Auf dem Gelände eines Landguts aus dem 17. Jahrhundert erstreckt sich der Hirschpark in Nienstedten mit seinem Damwildgehege, französischen Gärten und mehreren Aussichtsplattformen zur Elbe. Das Gehege ist klein genug, dass du die Hirsche gut beobachten kannst. Mitte November etwa ruhen sich die Tiere gerne in den sonnigen Bereichen aus. Die Anlage ist ruhiger und weniger überlaufen als der benachbarte Jenischpark.
Der alte Baumbestand prägt den Park. An heißen Tagen spenden die Bäume viel Schatten, manche sind besonders alt und breit gewachsen. Mehrere Spazierwege führen durch das weitläufige Areal, vorbei an einer kleinen Allee und am Waldrand entlang. Von verschiedenen Aussichtspunkten aus kannst du zur Elbe hinunterblicken.

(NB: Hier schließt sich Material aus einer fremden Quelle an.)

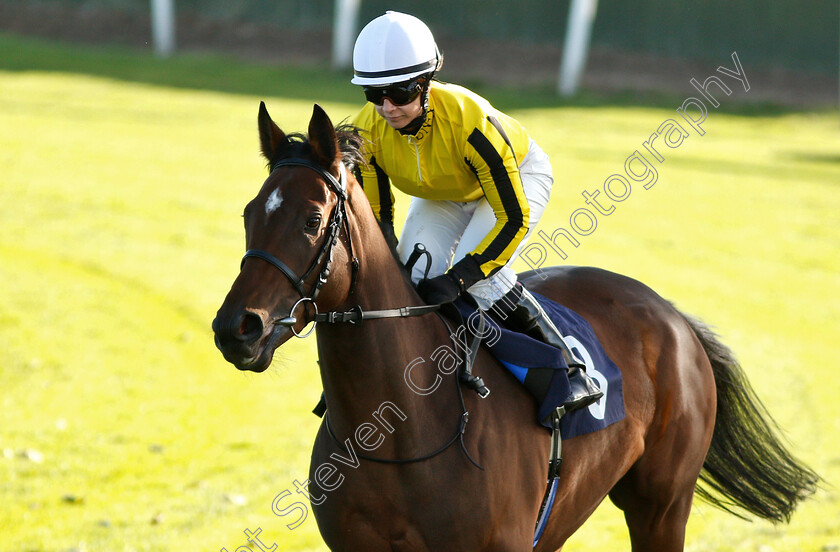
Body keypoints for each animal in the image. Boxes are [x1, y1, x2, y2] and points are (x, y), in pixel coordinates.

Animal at [213, 102, 816, 548]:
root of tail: (673, 315)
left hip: (661, 506)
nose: (236, 328)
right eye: (248, 213)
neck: (404, 430)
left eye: (313, 218)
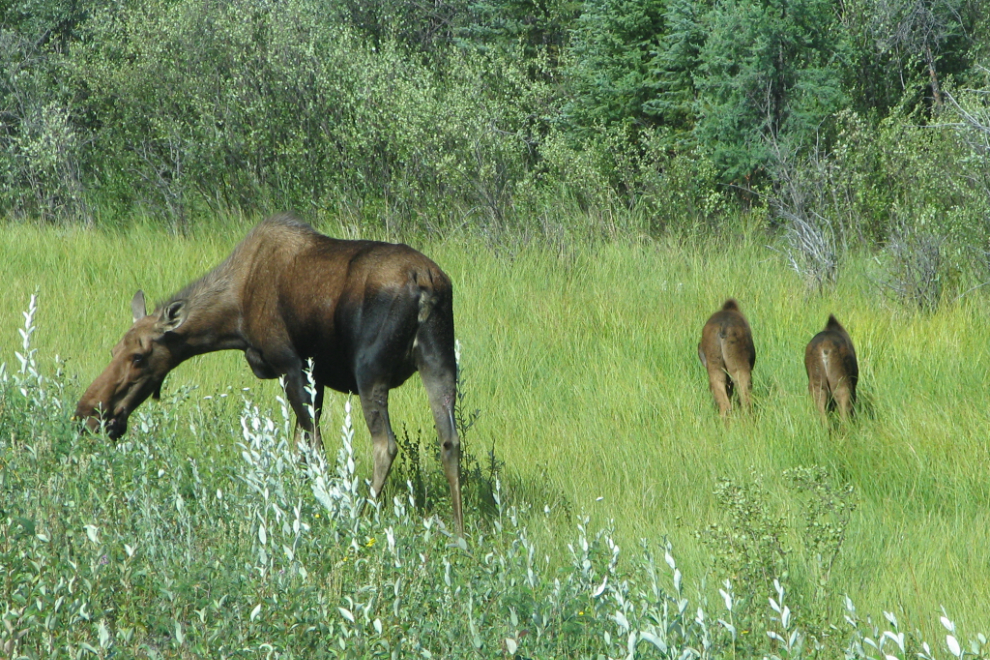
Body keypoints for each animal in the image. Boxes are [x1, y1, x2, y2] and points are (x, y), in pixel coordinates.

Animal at [76, 214, 464, 532]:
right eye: (114, 350)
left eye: (139, 357)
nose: (88, 414)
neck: (233, 317)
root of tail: (426, 283)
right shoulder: (315, 377)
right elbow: (300, 447)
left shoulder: (292, 365)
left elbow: (313, 447)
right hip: (441, 362)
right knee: (450, 441)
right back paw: (459, 533)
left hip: (370, 370)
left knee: (386, 444)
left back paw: (359, 516)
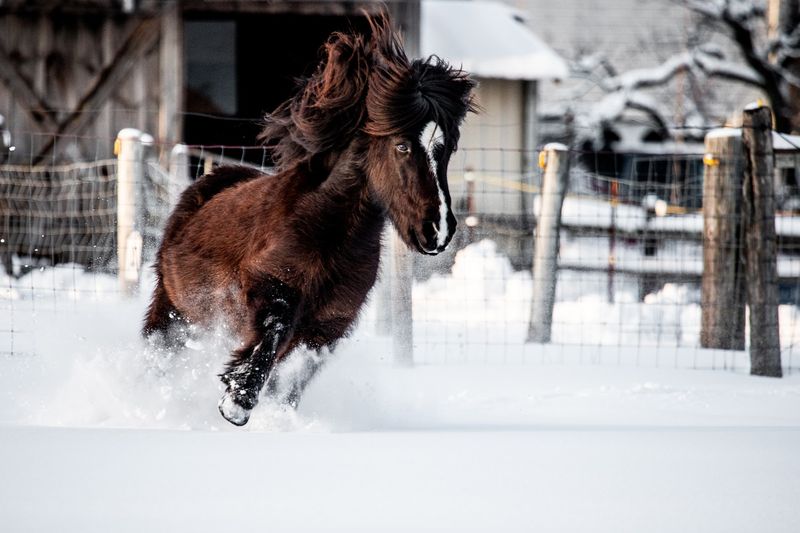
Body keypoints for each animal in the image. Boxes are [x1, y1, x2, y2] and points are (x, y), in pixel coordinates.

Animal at [143, 13, 475, 426]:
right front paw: (237, 401)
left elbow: (294, 376)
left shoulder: (330, 325)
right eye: (401, 145)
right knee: (159, 357)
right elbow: (274, 333)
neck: (327, 234)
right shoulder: (269, 289)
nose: (439, 230)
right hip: (173, 312)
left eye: (449, 148)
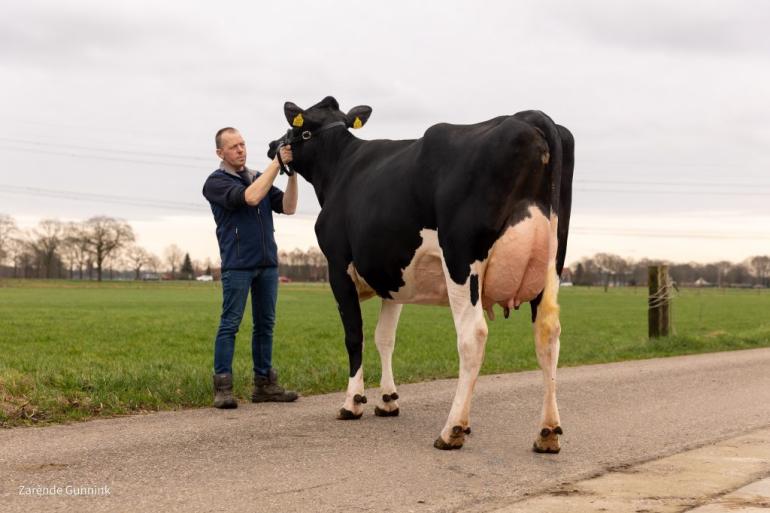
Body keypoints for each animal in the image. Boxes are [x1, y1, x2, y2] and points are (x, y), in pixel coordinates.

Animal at [268, 94, 572, 450]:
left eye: (295, 127)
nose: (272, 146)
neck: (339, 168)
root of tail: (529, 116)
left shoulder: (337, 267)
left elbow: (355, 335)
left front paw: (353, 402)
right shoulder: (393, 278)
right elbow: (385, 337)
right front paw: (388, 400)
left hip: (461, 259)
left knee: (473, 336)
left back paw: (453, 429)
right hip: (552, 265)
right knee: (548, 334)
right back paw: (547, 432)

Das Herrschaftsgebäude der Lola-Rogge-Schule, einst von Adolph Godeffroy errichtet, und das Reetdachhaus Witthüs stehen noch auf dem Gelände.
Zum Park gehören außerdem ein Ententeich und Rasenflächen, auf denen du dich ausruhen kannst. Ein kleiner Spielplatz ist vorhanden. Die Wege eignen sich für Spaziergänge mit Hunden und sind über einen rollstuhlgerechten Eingang zugänglich. Eine Hütte bietet Platz für etwa 25 Personen. Ein Café serviert Kuchen.
Der Park liegt etwas abseits, von der S-Bahn sind es noch rund 18 Minuten zu Fuß. Bei schönem Wetter, besonders im Frühling und Sommer, kann der Hirschpark gut besucht sein. Die Größe der Anlage ermöglicht jedoch längere Spaziergänge, bei denen du dich auch an vollen Tagen zurückziehen kannst.